Organisations and businesses advertising, providing, or selling food have a role in promoting and offering affordable, healthy, and nutritious food more prominently—creating more demand for good food. Those buying, making, or serving food could adopt the best practice Government Buying Standards for Food to make their food healthier, higher quality, and more sustainable.
Workplaces—where many of us spend a lot of our time—should also recognise their key role. In many workplaces, information and access to healthy food can be limited and this impacts people’s ability to consume a healthier diet.
Offer targeted support to those of us who are most at risk.
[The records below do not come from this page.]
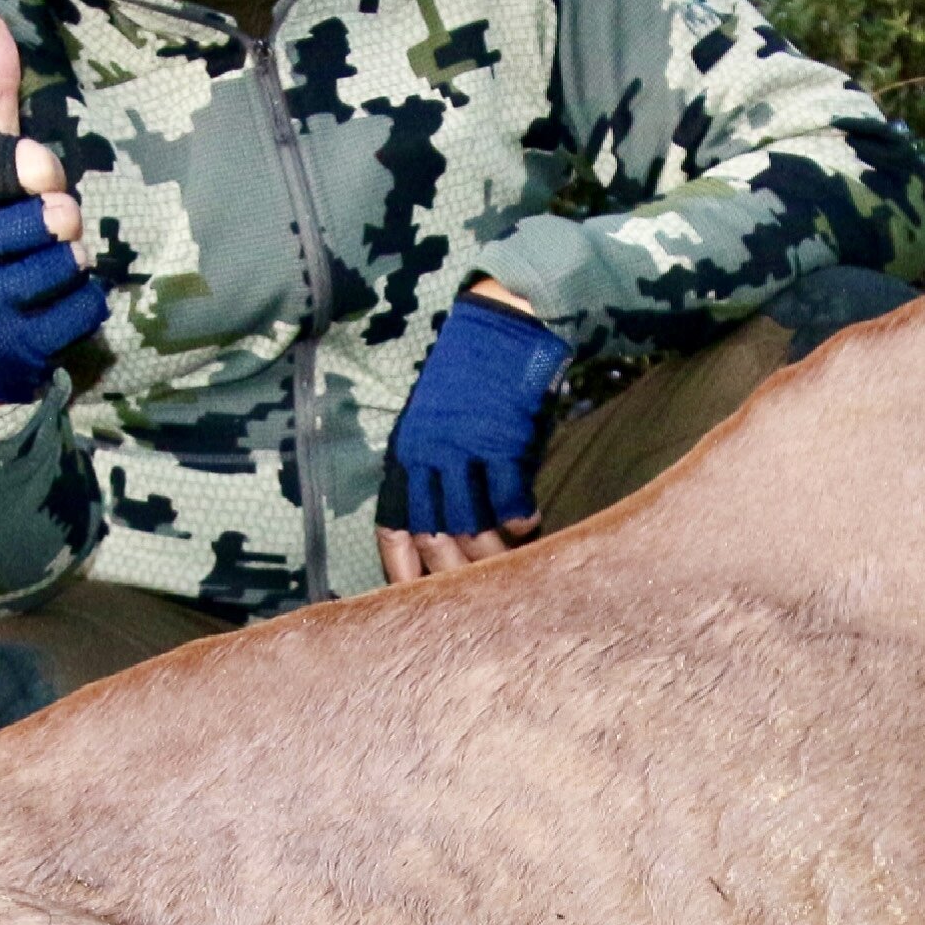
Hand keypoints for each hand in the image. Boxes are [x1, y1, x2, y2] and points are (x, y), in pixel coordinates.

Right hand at [0, 10, 99, 410]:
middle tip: (37, 236)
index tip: (41, 174)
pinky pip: (86, 306)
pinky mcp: (14, 348)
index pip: (9, 163)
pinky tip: (47, 310)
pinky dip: (82, 306)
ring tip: (37, 273)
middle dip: (62, 224)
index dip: (39, 169)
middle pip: (54, 216)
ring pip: (73, 262)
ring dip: (73, 265)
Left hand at [376, 287, 565, 582]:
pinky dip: (519, 521)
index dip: (402, 570)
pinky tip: (531, 529)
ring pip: (472, 526)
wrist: (502, 322)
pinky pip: (507, 498)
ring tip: (510, 570)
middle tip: (477, 597)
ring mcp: (462, 448)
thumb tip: (452, 527)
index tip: (414, 603)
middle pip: (434, 537)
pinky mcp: (499, 439)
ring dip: (493, 555)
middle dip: (454, 574)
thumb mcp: (437, 422)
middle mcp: (427, 455)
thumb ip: (438, 472)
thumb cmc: (474, 374)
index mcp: (406, 453)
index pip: (394, 527)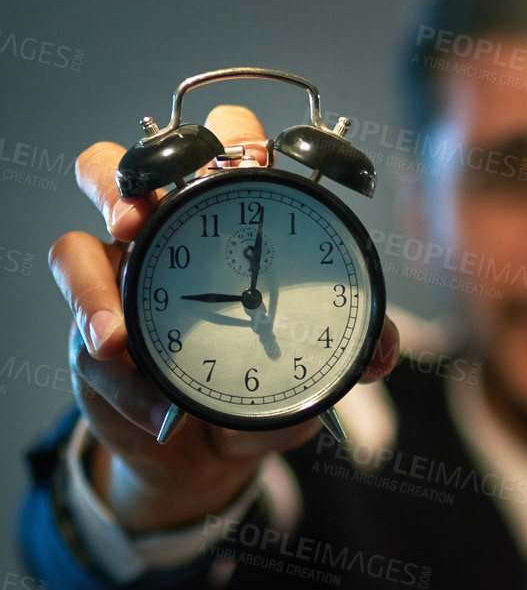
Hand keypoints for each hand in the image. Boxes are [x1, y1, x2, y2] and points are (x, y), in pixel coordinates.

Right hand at [50, 104, 399, 534]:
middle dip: (151, 158)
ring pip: (86, 213)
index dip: (238, 136)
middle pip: (148, 151)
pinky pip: (80, 300)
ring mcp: (120, 261)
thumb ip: (348, 355)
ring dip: (100, 248)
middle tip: (159, 205)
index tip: (257, 158)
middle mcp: (171, 224)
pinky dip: (99, 331)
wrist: (199, 453)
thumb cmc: (253, 388)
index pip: (231, 147)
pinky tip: (127, 367)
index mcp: (231, 220)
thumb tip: (383, 348)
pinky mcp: (88, 311)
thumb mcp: (307, 374)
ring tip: (118, 316)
Healthy eating is important for everyone, but some of us are more at risk of developing health conditions and require additional support. Malnutrition is a major driver of diet-related health conditions including type 2 diabetes, cardiovascular disease (heart diseases), stroke, and some cancers. Living with these conditions can be life changing and lead to premature death. Managing them costs our NHS more than £6 billion per year.
We can reduce diet-related deaths, improve the quality of life for those diagnosed, and save NHS resources by offering targeted support to help people most likely to develop these diseases. These ‘at risk’ individuals include those experiencing food insecurity or who live in a more deprived area.
Develop a skilled local workforce who advocate for healthier eating.
Many organisations in Leeds already promote information on eating well, but this can sometimes be complex due to the variety of information sources available. We also need to ensure the wider influences on healthy eating such as culture, income, and environment are always considered and addressed.
By developing a local workforce with all the skills necessary to advocate for, promote, and support healthier eating, we can empower professionals to have an even greater impact.
We believe that workforce development should include providing consistent information and support which is tailored to their audience and appropriate for their role.
Training opportunities shouldn’t be provided in isolation. Workers should also be equipped to identify and support opportunities that influence behaviour such as changing the food environment where they work.